• Task to carry out
Swap "assembly" for "gathering" throughout the stretch from the start of the records through the line containing "Chart: ADNOC Gas PLC", and reproduce those lines with nothing else changed. Omit the pictures from your answer.
**** Dataset entries
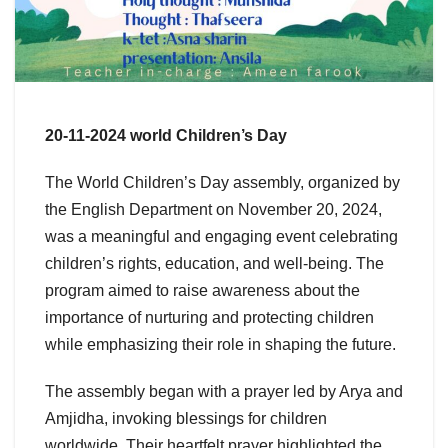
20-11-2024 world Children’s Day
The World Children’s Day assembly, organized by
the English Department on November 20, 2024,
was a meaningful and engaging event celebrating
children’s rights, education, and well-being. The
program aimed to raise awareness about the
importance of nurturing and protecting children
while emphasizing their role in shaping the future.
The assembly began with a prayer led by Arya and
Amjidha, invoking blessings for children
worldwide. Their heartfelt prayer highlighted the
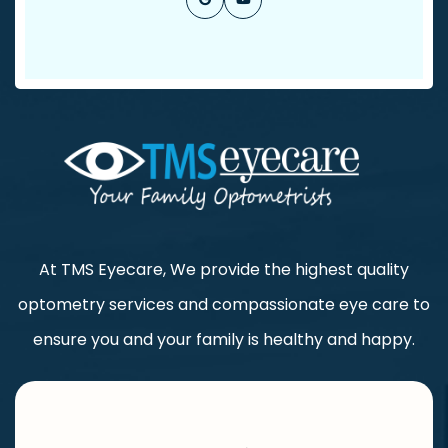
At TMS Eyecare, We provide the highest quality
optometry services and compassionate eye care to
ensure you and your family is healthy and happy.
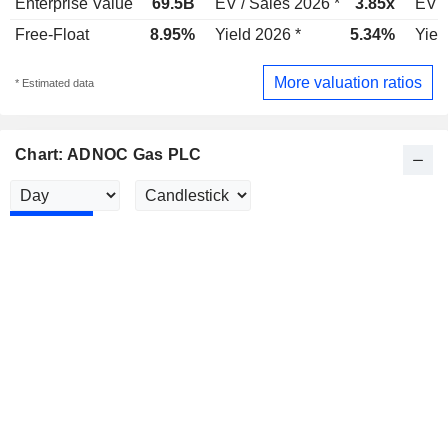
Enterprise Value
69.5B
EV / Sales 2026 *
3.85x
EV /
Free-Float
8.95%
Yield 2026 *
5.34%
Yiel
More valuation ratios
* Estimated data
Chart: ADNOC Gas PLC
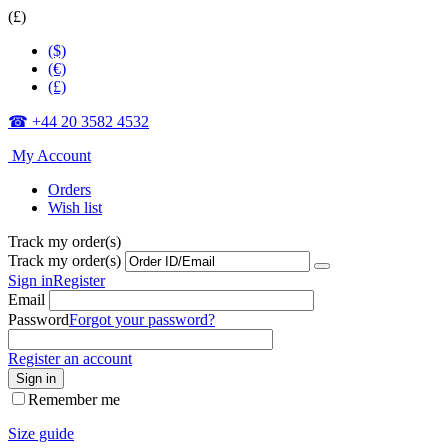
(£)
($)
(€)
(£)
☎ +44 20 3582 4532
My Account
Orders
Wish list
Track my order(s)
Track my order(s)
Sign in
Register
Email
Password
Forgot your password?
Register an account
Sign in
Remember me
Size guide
********
• Final answer
20-11-2024 world Children’s Day
The World Children’s Day gathering, organized by
the English Department on November 20, 2024,
was a meaningful and engaging event celebrating
children’s rights, education, and well-being. The
program aimed to raise awareness about the
importance of nurturing and protecting children
while emphasizing their role in shaping the future.
The gathering began with a prayer led by Arya and
Amjidha, invoking blessings for children
worldwide. Their heartfelt prayer highlighted the
At TMS Eyecare, We provide the highest quality
optometry services and compassionate eye care to
ensure you and your family is healthy and happy.
Enterprise Value
69.5B
EV / Sales 2026 *
3.85x
EV /
Free-Float
8.95%
Yield 2026 *
5.34%
Yiel
More valuation ratios
* Estimated data
Chart: ADNOC Gas PLC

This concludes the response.